You can create multiple credentials in your Tower environment. See the Credentials section.
-
Select a Region, e.g. "eu-west-1 - Europe (Ireland)"
-
Enter an S3 bucket path for the Pipeline work directory, for example
s3://tower-bucket
-
Set the Config mode to Manual.
-
Enter the Head queue, which is the name of the AWS Batch queue that the Nextflow driver job will run.
-
Enter the Compute queue, which is the name of the AWS Batch queue that tasks will be submitted to.
-
You can use the Environment variables option to specify custom environment variables for the Head job and/or Compute jobs.
-
Configure any advanced options described below, as needed.
-
Select Create to finalize the compute environment setup.
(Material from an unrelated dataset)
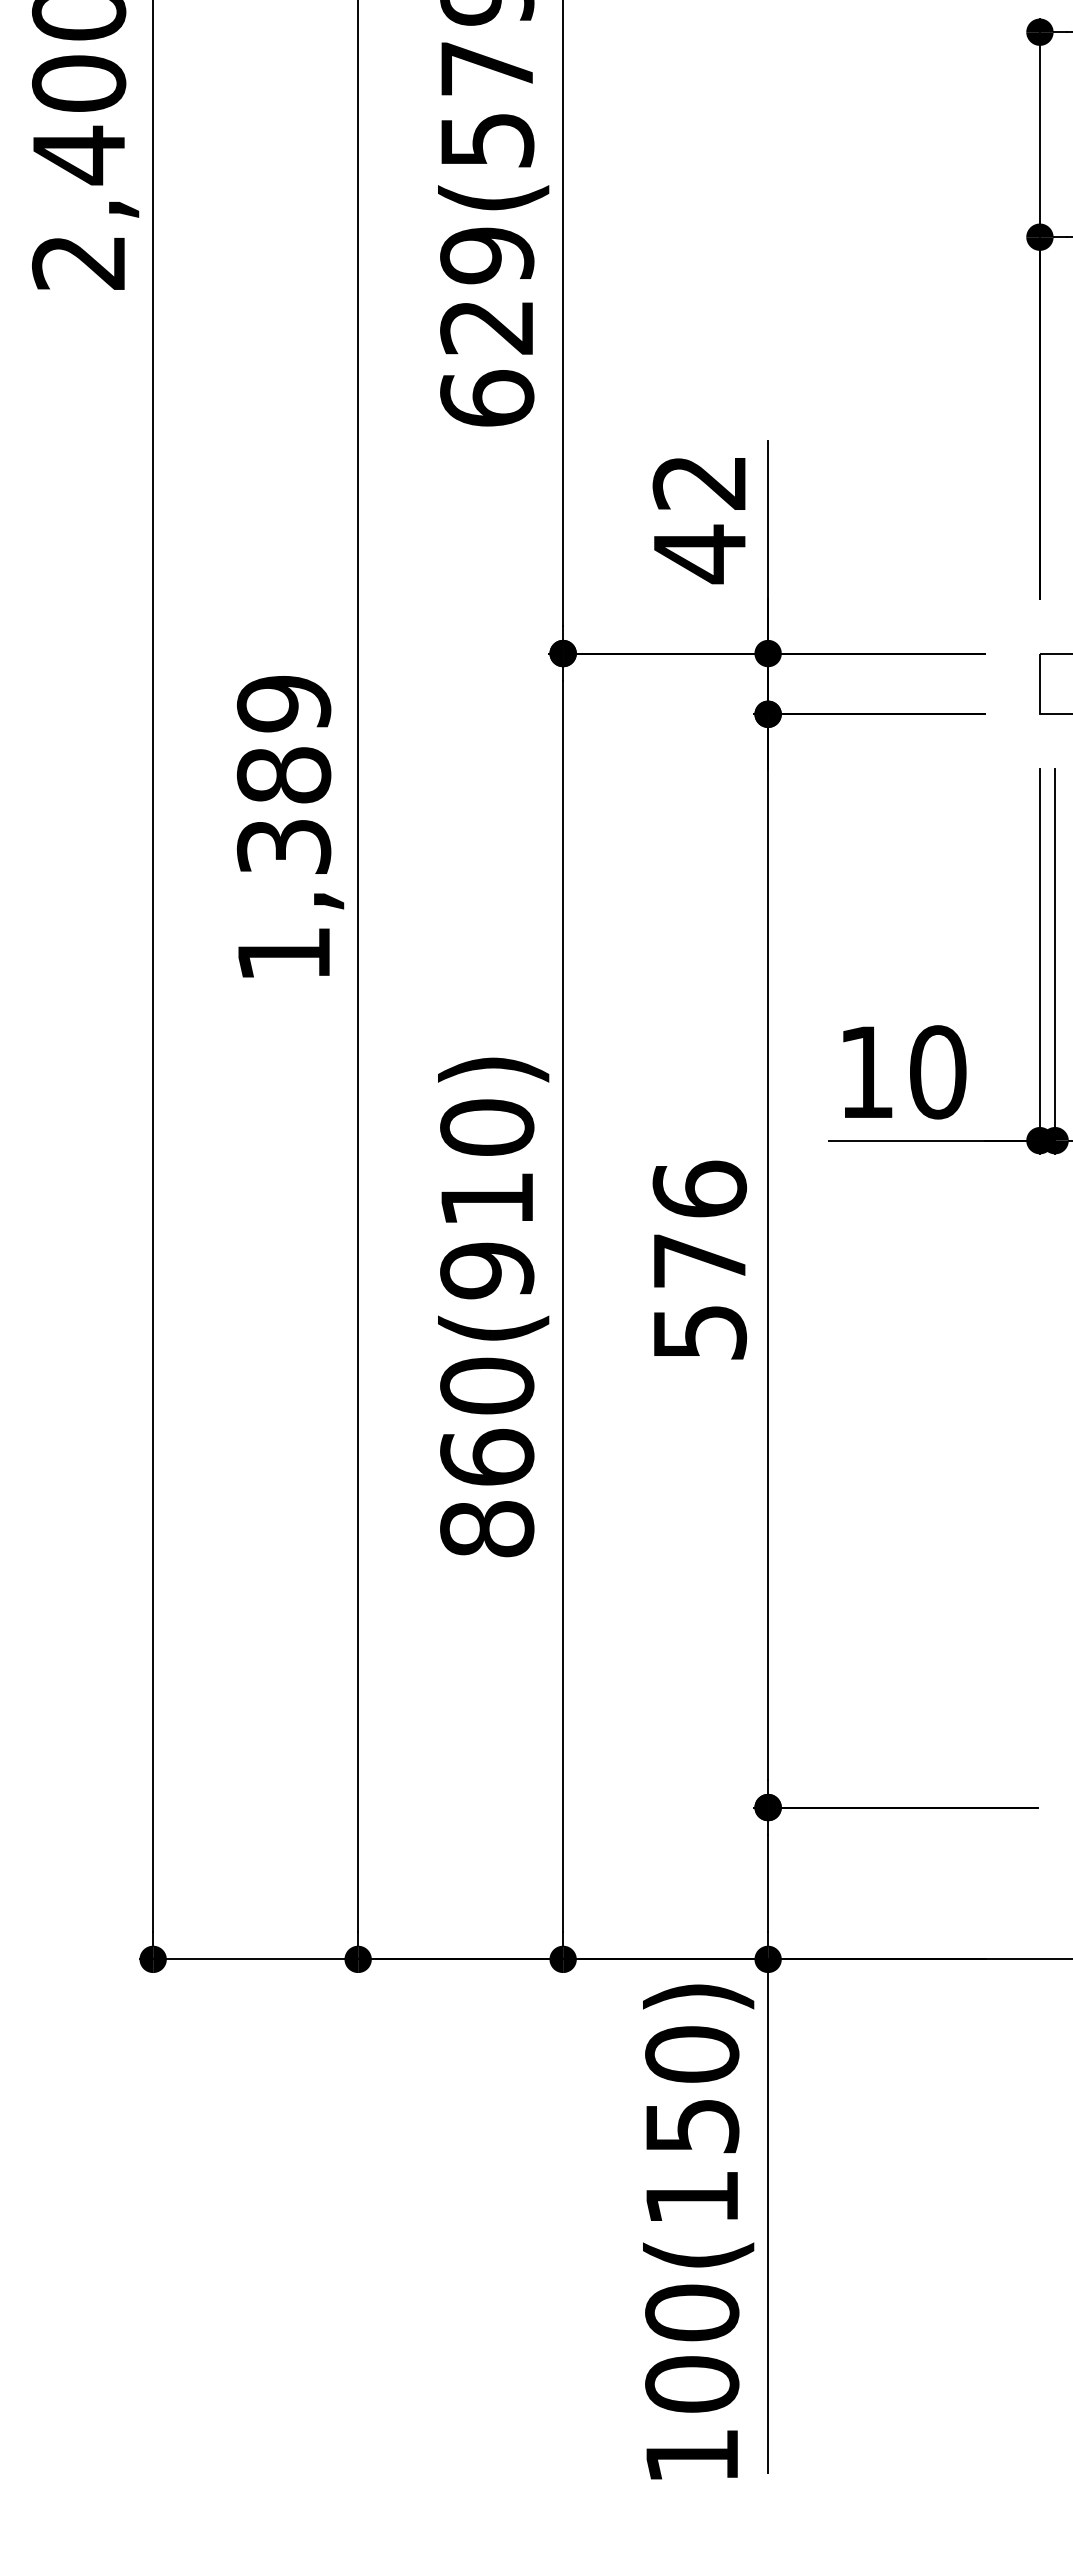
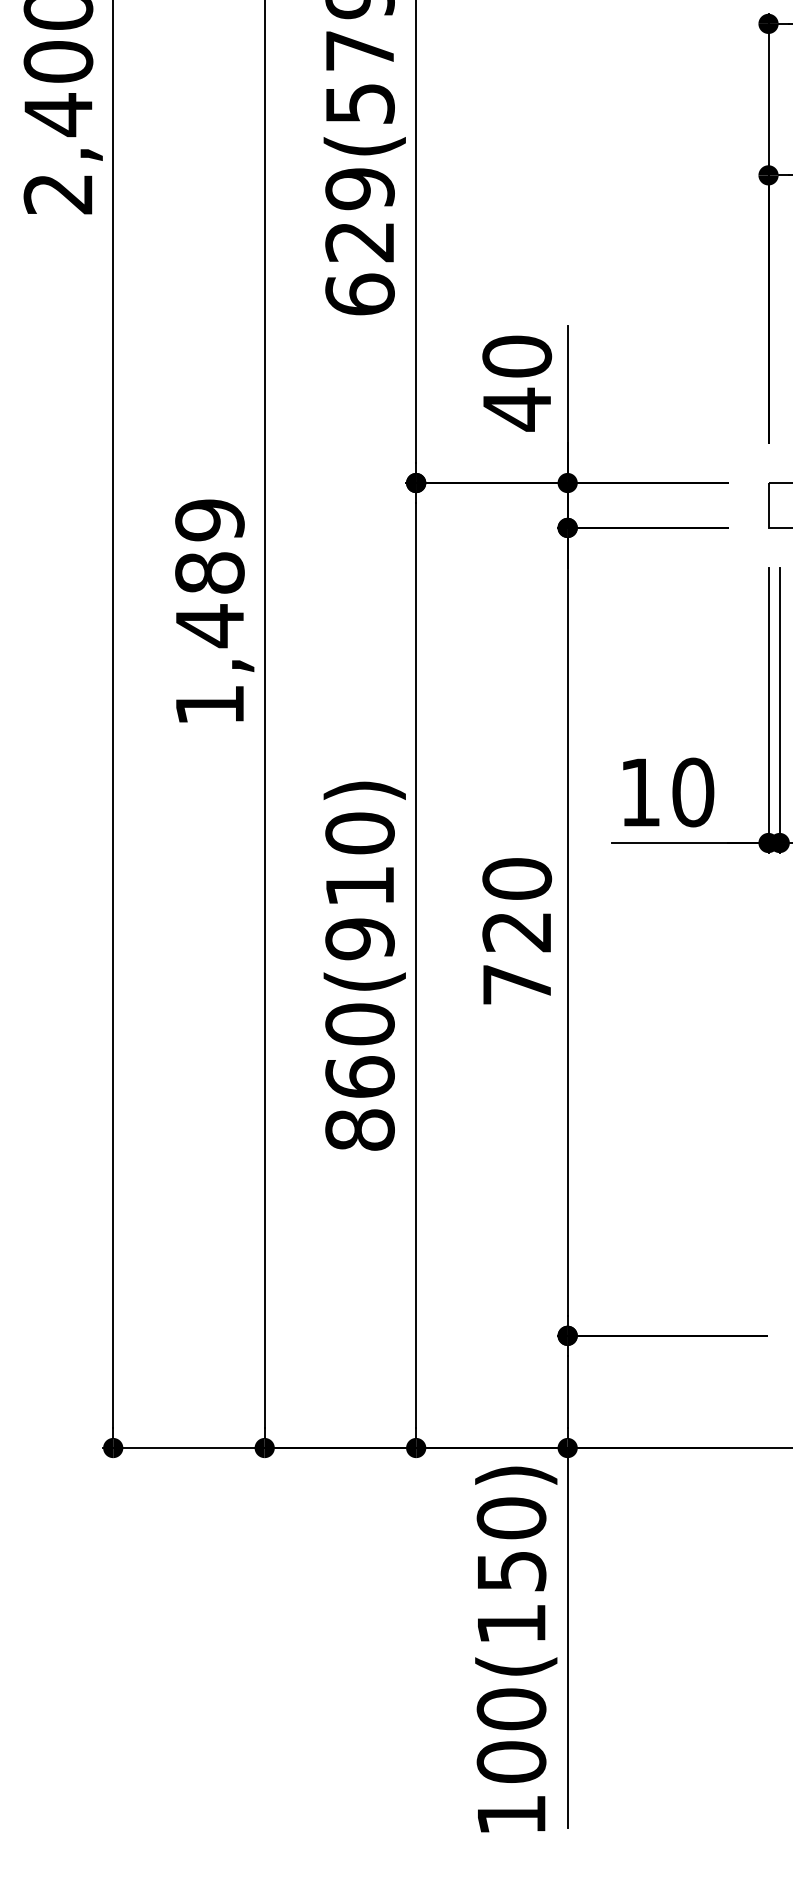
text: (700, 482) -> (517, 356), 42 -> 40
text: (283, 847) -> (209, 626), 1,389 -> 1,489
text: (700, 1259) -> (517, 930), 576 -> 720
Jump to the documentation for Launching Pipelines.
Advanced options
-
You can use Head Job CPUs and Head Job Memory to specify the hardware resources allocated for the Head Job.
-
You can use Head Job role and Compute Job role to grant fine-grained IAM permissions to the Head Job and Compute Jobs
-
You can add an execution role ARN to the Batch execution role field to grant permissions to make API calls on your behalf to the ECS container used by Batch. This is required if the pipeline launched with this compute environment needs access to the secrets stored in this workspace. This field can be ignored if you are not using secrets.
-
You can use AWS CLI tool path to specify the location of the
aws
CLI. -
Specify a CloudWatch Log group for the
awslogs
driver to stream the logs entry to an existing Log group in Cloudwatch.